Data from: Managing seagrass resilience under cumulative dredging affecting light: predicting risk using dynamic Bayesian networks
Coastal development is contributing to ongoing declines of ecosystems globally. Consequently, understanding the risks posed to these systems, and how they respond to successive disturbances, is paramount for their improved management. We present a risk-based modelling framework for time varying complex systems centred around a dynamic Bayesian network (DBN). The impact on resilience of dredging disturbances is evaluated using a validated seagrass ecosystem DBN for meadows of the genera Amphibolis (Jurien Bay, WA, Australia), Halophila (Hay Point, Qld, Australia) and Zostera (Gladstone, Qld, Australia).

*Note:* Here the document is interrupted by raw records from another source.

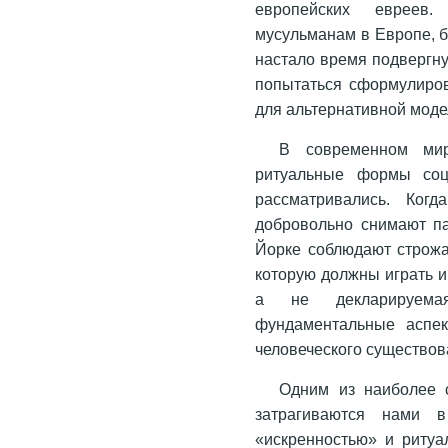
европейских евреев
мусульманам в Европе, б
настало время подвергн
попытаться сформулиров
для альтернативной моде
В современном мир
ритуальные формы соц
рассматривались. Ког
добровольно снимают па
Йорке соблюдают строжа
которую должны играть и
а не декларируема
фундаментальные аспек
человеческого существов
Одним из наиболее 
затрагиваются нами в
«искренностью» и ритуа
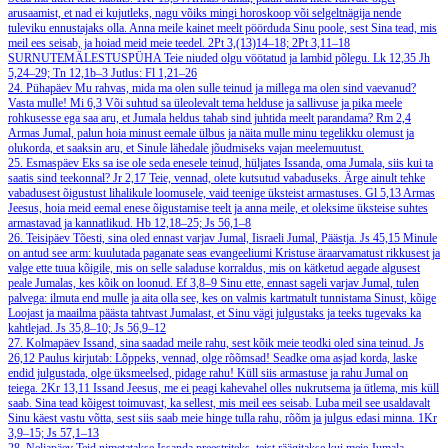
arusaamist, et nad ei kujutleks, nagu võiks mingi horoskoop või selgeltnägija nende
tuleviku ennustajaks olla. Anna meile kainet meelt pöörduda Sinu poole, sest Sina tead, mis
meil ees seisab, ja hoiad meid meie teedel.
2Pt 3,(13)14–18; 2Pt 3,11–18
SURNUTEMÄLESTUSPÜHA
Teie niuded olgu vöötatud ja lambid põlegu.
Lk 12,35
Jh
5,24–29; Tn 12,1b–3
Jutlus: Fl 1,21–26
24. Pühapäev
Mu rahvas, mida ma olen sulle teinud ja millega ma olen sind vaevanud?
Vasta mulle!
Mi 6,3
Või suhtud sa üleolevalt tema helduse ja sallivuse ja pika meele
rohkusesse ega saa aru, et Jumala heldus tahab sind juhtida meelt parandama?
Rm 2,4
Armas Jumal, palun hoia minust eemale ülbus ja näita mulle minu tegelikku olemust ja
olukorda, et saaksin aru, et Sinule lähedale jõudmiseks vajan meelemuutust.
25. Esmaspäev
Eks sa ise ole seda enesele teinud, hüljates Issanda, oma Jumala, siis kui ta
saatis sind teekonnal?
Jr 2,17
Teie, vennad, olete kutsutud vabaduseks. Ärge ainult tehke
vabadusest õigustust lihalikule loomusele, vaid teenige üksteist armastuses.
Gl 5,13
Armas
Jeesus, hoia meid eemal enese õigustamise teelt ja anna meile, et oleksime üksteise suhtes
armastavad ja kannatlikud.
Hb 12,18–25; Js 56,1–8
26. Teisipäev
Tõesti, sina oled ennast varjav Jumal, Iisraeli Jumal, Päästja.
Js 45,15
Minule
on antud see arm: kuulutada paganate seas evangeeliumi Kristuse äraarvamatust rikkusest ja
valge ette tuua kõigile, mis on selle saladuse korraldus, mis on kätketud aegade algusest
peale Jumalas, kes kõik on loonud.
Ef 3,8–9
Sinu ette, ennast sageli varjav Jumal, tulen
palvega: ilmuta end mulle ja aita olla see, kes on valmis kartmatult tunnistama Sinust, kõige
Loojast ja maailma päästa tahtvast Jumalast, et Sinu vägi julgustaks ja teeks tugevaks ka
kahtlejad.
Js 35,8–10; Js 56,9–12
27. Kolmapäev
Issand, sina saadad meile rahu, sest kõik meie teodki oled sina teinud.
Js
26,12
Paulus kirjutab: Lõppeks, vennad, olge rõõmsad! Seadke oma asjad korda, laske
endid julgustada, olge üksmeelsed, pidage rahu! Küll siis armastuse ja rahu Jumal on
teiega.
2Kr 13,11
Issand Jeesus, me ei peagi kahevahel olles nukrutsema ja ütlema, mis küll
saab. Sina tead kõigest toimuvast, ka sellest, mis meil ees seisab. Luba meil see usaldavalt
Sinu käest vastu võtta, sest siis saab meie hinge tulla rahu, rõõm ja julgus edasi minna.
1Kr
3,9–15; Js 57,1–13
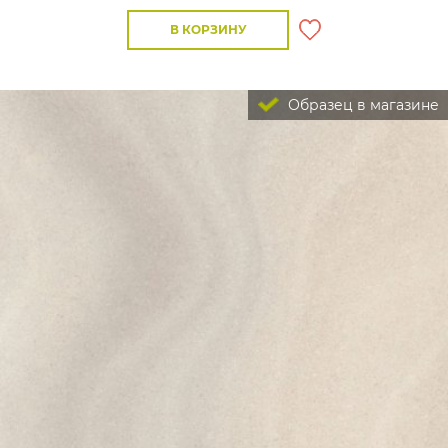
В КОРЗИНУ
Образец в магазине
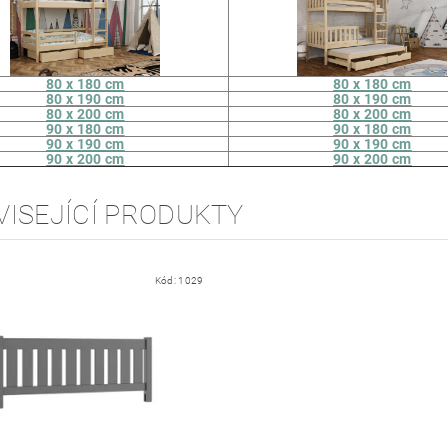
80 x 180 cm
80 x 180 cm
80 x 190 cm
80 x 190 cm
80 x 200 cm
80 x 200 cm
90 x 180 cm
90 x 180 cm
90 x 190 cm
90 x 190 cm
90 x 200 cm
90 x 200 cm
VISEJÍCÍ PRODUKTY
Kód:
1029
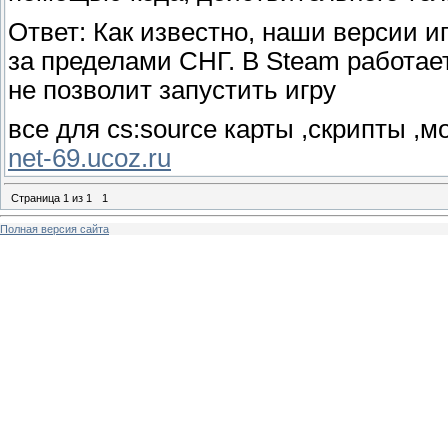
Ответ: Как известно, наши версии и
за пределами СНГ. В Steam работает
не позволит запустить игру
все для cs:source карты ,скрипты ,
net-69.ucoz.ru
Страница
1
из
1
1
Полная версия сайта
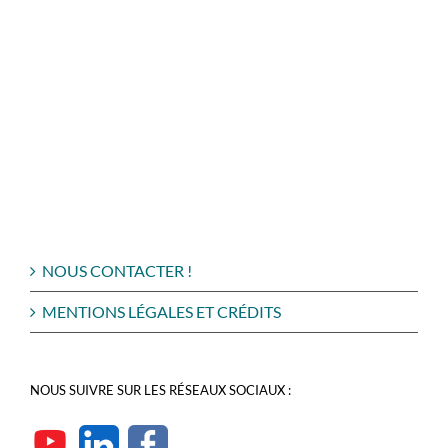
NOUS CONTACTER !
MENTIONS LÉGALES ET CRÉDITS
NOUS SUIVRE SUR LES RÉSEAUX SOCIAUX :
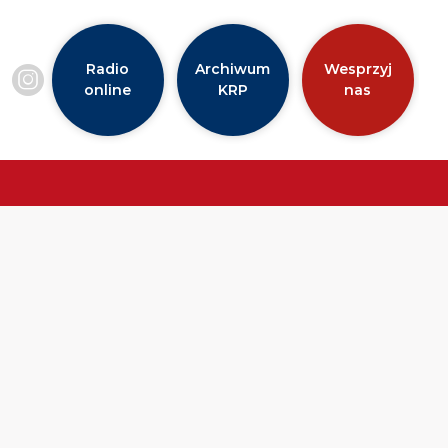
Radio
Archiwum
Wesprzyj
online
KRP
nas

Data supports the following publication:
Wu PP, McMahon K, Rasheed MA, Kendrick GA, York PH, Chartrand K, Caley MJ, Mengersen K. (2017) Managing seagrass resilience under cumulative dredging affecting light: predicting risk using dynamic Bayesian networks. Journal of Applied Ecology, online in advance of print. https://doi.org/10.1111/1365-2664.13037
Data includes: Validation data used to validate the DBN model for Amphibolis in Jurien Bay, Halophila at Hay Point, and Zostera at Gladstone (supporting information S4 through S6, respectively).
Lateral Growth from Existing Individuals
Physiological Status of Plants
Rate of Recovery in Shoot Density
Recruitment Rate from Seeds
Seed Density
The datasets were submitted to Dryad Digital Repository 29 November 2017.